PROBLEM LINK:
TCPC - YET ANOTHER STAIRCASE PROBLEM
Author: Om Bindal
Editorialist: Om Bindal
DIFFICULTY:
MEDIUM
PREREQUISITES:
Distributive DP, Math
Problem Statement:
Count the number of ways to reach Nth cell. Chef is given K non intersecting segments [L_1,R_1], [L_2,R_2],..., [L_K,R_K]. K is less than or equal to 10. Let S be the union of all integers contained in these K segments. When Chef is on cell i, he can pick an integer d from S and move to cell i+d. Chef cannot move past Nth cell.
EXPLANATION:
First, the naivest solution is a Dynamic Programming (DP) where f_i := the number of ways to go to Cell i, and check all the possible move for each i, but this needs a time complexity of \mathrm{O}(N^2)
Let us consider optimizing by making use of the fact that the ways of moving can be written as a sum of small number of segments (S=\cup [l_j,r_j] ). This can be solved either in so-called “distributing DP” or “receiving DP.” This time, let’s understand distributing DP.
Assume that we have already obtained the values until f_i . When transiting from i, for all d \in S, we want to add f_i to f_{i+d} .
Here, we want to use the fact that the difference of neighboring values of f changes at O(K) positions. Let a_i = f_{i} - f_{i-1}, then this can be optimized by performing the operations of a_{i + l_j} := a_{i + l_j} + f_i, a_{i + r_j + 1} := a_{i + r_j + 1} - f_i for each j, and then restore f by f_i = f_{i-1} + a_i .
The total time complexity is \mathrm{O}(KN) .

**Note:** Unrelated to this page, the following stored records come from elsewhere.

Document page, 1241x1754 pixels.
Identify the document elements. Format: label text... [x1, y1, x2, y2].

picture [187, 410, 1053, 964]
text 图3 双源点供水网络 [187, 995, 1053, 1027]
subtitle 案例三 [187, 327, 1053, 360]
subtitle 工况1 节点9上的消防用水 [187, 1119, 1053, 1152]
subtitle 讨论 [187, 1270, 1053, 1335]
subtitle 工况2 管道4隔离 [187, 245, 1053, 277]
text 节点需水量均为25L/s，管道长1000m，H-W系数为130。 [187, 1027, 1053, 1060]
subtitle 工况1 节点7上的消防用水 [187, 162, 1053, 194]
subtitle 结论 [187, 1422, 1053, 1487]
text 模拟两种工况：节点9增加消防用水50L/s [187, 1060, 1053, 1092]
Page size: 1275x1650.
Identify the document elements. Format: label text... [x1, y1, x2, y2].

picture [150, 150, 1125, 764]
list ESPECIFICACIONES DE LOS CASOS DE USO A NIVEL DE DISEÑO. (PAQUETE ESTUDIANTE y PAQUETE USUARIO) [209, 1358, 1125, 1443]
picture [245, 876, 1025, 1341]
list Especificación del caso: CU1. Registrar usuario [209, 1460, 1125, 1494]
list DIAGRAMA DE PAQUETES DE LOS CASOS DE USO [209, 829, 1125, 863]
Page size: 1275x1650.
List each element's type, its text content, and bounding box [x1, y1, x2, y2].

Note that it is known that this problem can be solved in a total of \mathrm{O}(N \log N) time even when the transitions cannot be written as a sum of small number of segments.
SOLUTIONS:
Setter's Solution
#include<bits/stdc++.h>
using namespace std;
#define ll long long
#define vi vector<int>
#define vpii vector<pair<int,int>>
#define pii pair<int,int>
#define ff first
#define ss second
#define endl "\n"
#define print(x) cout<<x<<endl
#define printt(x,y) cout<<x<<" "<<y<<"\n"
#define pb push_back
#define all(v) v.begin(),v.end()
#define vvi vector<vector<int>>
#define sz(x) (int)x.size()
#define maxq priority_queue<int>
#define minq priority_queue<int,vector<int>,greater<int>>
const int M = 1e9 + 7;
const int N = 200005;
int32_t main() {
int n;
cin >> n;
int k;
cin >> k;
vector<pii> ranges(k);
for (auto &r : ranges)
cin >> r.first >> r.second;
sort(all(ranges));
vector<ll> dp(n + 1, 0);
vector<ll> sum(k, 0);
dp[1] = 1;
for (int i = 1; i <= n; ++i) {
for (int j = 0; j < k; ++j) {
dp[i] += sum[j];
dp[i] %= M;
}
for (int j = 0; j < k; ++j) {
if (i - ranges[j].first + 1 > 0) {
sum[j] += dp[i - ranges[j].first + 1];
sum[j] %= M;
}
if (i - ranges[j].second > 0) {
sum[j] -= dp[i - ranges[j].second];
sum[j] = (sum[j] + M) % M;
}
}
}
cout << dp[n] << endl;
return 0;
}